ASSIGNED TASK:
Wherever the string "userSpaceOnUse" appears in the listing, copy that line.
● ● ● ● ● ● ●
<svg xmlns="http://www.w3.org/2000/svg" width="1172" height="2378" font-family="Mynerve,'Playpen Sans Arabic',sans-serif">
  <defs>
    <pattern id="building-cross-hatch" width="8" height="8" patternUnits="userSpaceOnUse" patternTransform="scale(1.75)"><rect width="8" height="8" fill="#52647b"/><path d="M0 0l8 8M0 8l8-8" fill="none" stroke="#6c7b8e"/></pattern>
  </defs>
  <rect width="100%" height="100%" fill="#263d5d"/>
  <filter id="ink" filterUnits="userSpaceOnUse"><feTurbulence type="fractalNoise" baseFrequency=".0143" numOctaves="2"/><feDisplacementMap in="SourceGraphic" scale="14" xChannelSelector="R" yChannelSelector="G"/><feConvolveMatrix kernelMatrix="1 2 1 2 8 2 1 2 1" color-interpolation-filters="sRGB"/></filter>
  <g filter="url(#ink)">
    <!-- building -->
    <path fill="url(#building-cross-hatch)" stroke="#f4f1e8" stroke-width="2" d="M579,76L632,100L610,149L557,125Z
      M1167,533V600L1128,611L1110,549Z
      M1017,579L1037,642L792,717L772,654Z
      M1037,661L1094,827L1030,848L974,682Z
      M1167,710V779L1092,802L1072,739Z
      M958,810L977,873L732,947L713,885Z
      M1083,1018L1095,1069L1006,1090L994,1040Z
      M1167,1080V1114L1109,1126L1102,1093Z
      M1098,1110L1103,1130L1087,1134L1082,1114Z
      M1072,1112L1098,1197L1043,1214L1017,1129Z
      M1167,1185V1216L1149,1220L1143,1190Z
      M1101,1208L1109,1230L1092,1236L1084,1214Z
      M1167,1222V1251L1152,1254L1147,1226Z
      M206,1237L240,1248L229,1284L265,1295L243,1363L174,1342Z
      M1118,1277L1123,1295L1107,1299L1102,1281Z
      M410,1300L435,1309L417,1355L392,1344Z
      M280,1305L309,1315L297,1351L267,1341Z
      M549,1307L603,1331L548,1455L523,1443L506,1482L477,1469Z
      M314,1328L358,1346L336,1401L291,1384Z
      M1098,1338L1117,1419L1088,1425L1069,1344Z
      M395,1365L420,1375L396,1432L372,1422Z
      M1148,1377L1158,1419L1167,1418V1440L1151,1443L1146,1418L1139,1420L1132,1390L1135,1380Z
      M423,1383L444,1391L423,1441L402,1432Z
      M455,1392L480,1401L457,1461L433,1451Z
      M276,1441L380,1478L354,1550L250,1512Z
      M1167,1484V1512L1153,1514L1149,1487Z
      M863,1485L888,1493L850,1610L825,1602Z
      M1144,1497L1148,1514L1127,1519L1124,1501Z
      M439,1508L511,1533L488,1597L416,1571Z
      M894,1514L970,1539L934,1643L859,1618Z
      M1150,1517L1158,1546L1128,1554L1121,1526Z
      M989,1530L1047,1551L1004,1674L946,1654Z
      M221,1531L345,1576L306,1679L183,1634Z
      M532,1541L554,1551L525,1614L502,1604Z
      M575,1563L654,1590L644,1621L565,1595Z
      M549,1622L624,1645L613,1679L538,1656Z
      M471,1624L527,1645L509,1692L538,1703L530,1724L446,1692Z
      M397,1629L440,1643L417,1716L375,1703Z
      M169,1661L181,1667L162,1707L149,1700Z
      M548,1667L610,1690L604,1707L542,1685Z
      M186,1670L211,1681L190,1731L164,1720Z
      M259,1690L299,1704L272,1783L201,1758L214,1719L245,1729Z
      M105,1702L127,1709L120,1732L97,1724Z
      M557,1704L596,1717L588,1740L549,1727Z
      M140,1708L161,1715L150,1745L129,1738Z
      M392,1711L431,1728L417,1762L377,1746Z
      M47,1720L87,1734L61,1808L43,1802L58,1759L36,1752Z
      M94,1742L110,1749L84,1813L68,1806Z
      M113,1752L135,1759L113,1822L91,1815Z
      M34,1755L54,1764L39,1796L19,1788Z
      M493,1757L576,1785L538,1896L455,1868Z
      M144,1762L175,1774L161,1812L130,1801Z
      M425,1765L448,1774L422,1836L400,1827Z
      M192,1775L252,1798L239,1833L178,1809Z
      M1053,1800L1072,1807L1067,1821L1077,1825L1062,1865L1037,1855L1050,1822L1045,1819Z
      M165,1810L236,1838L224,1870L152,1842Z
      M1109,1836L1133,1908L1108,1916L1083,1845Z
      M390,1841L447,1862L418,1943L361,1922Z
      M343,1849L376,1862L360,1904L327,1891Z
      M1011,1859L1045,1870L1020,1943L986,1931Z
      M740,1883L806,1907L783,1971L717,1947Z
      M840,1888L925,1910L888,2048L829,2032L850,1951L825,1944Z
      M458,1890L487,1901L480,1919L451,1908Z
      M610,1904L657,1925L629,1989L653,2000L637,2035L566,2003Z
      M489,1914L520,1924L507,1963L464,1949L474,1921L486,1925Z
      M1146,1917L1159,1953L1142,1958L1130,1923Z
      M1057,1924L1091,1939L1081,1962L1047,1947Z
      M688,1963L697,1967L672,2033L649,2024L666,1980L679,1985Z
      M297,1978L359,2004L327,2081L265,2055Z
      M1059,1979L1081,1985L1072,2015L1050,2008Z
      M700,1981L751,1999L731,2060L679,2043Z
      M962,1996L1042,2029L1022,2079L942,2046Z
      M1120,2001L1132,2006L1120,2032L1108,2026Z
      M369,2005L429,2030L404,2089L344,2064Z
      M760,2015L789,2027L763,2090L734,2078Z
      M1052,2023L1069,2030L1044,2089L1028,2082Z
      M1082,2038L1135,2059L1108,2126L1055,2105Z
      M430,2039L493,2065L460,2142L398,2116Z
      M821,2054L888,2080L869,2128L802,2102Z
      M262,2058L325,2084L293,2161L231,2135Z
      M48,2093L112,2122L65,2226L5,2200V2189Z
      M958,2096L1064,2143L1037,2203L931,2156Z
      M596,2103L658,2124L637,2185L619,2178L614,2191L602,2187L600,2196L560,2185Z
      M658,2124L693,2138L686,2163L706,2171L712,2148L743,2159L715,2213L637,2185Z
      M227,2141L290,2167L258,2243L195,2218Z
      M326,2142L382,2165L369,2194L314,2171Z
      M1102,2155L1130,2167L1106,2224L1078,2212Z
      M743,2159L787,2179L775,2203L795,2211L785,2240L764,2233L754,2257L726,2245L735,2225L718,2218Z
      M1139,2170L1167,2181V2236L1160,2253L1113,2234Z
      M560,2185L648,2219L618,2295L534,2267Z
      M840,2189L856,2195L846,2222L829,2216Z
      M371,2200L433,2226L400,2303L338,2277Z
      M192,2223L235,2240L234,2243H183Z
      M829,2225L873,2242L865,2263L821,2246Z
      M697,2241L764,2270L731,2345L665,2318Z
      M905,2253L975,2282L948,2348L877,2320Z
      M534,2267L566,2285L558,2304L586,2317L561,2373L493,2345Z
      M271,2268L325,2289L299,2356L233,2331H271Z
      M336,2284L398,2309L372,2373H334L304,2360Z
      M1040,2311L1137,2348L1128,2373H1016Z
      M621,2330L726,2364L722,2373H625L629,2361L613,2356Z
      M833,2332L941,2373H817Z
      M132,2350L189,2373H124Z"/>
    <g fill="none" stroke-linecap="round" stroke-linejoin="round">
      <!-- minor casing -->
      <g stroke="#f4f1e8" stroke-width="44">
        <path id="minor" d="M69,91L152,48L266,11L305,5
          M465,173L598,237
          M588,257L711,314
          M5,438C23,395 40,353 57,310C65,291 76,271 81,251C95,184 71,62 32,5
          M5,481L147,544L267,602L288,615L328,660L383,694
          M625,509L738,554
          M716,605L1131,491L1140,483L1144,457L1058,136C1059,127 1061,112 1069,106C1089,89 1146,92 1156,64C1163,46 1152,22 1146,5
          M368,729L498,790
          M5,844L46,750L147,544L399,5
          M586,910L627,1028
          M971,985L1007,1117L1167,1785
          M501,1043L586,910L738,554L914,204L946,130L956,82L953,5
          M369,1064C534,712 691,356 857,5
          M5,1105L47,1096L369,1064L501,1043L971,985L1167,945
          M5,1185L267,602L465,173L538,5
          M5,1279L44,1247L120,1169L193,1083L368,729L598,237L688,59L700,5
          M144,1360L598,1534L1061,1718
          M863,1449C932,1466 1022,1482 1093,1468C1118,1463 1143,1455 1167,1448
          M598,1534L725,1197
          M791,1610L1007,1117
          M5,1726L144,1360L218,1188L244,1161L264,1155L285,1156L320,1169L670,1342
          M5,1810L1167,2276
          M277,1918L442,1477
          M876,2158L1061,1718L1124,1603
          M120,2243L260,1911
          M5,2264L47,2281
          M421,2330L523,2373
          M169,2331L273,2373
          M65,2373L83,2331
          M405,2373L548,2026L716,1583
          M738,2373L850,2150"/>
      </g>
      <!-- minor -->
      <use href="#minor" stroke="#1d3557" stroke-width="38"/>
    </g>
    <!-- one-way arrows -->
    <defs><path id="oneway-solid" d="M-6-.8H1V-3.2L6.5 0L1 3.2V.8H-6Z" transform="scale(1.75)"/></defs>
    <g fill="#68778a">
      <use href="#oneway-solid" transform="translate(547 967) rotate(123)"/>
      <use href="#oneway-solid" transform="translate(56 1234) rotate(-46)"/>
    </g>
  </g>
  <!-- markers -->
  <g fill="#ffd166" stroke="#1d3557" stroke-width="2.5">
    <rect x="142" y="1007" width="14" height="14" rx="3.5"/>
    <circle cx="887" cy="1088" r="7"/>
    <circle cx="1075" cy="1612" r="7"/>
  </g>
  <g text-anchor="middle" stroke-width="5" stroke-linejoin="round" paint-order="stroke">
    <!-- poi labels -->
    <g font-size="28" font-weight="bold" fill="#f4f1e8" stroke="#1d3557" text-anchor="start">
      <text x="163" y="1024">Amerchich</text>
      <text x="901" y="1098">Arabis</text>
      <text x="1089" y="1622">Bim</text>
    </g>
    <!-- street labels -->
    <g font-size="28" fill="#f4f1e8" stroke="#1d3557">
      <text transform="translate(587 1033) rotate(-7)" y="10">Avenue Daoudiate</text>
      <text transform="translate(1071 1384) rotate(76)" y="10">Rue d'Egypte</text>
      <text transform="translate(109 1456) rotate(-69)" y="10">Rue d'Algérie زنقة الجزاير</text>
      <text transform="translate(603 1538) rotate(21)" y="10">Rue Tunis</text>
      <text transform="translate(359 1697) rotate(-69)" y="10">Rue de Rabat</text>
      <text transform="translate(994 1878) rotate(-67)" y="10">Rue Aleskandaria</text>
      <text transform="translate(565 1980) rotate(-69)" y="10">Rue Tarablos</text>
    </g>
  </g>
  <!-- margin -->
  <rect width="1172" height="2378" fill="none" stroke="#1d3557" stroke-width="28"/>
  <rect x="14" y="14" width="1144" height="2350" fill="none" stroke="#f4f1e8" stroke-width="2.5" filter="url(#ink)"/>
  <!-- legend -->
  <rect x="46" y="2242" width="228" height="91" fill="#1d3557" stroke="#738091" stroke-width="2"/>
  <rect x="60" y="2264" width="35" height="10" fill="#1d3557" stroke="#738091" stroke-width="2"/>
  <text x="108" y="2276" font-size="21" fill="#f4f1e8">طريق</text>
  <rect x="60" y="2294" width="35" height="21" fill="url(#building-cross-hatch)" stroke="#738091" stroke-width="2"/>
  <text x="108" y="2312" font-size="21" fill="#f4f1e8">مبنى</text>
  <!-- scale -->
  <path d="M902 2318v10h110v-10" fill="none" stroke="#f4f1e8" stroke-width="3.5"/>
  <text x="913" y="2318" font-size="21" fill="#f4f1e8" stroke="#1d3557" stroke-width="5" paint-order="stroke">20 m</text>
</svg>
● ● ● ● ● ● ●
YOUR SOLUTION:
    <pattern id="building-cross-hatch" width="8" height="8" patternUnits="userSpaceOnUse" patternTransform="scale(1.75)"><rect width="8" height="8" fill="#52647b"/><path d="M0 0l8 8M0 8l8-8" fill="none" stroke="#6c7b8e"/></pattern>
  <filter id="ink" filterUnits="userSpaceOnUse"><feTurbulence type="fractalNoise" baseFrequency=".0143" numOctaves="2"/><feDisplacementMap in="SourceGraphic" scale="14" xChannelSelector="R" yChannelSelector="G"/><feConvolveMatrix kernelMatrix="1 2 1 2 8 2 1 2 1" color-interpolation-filters="sRGB"/></filter>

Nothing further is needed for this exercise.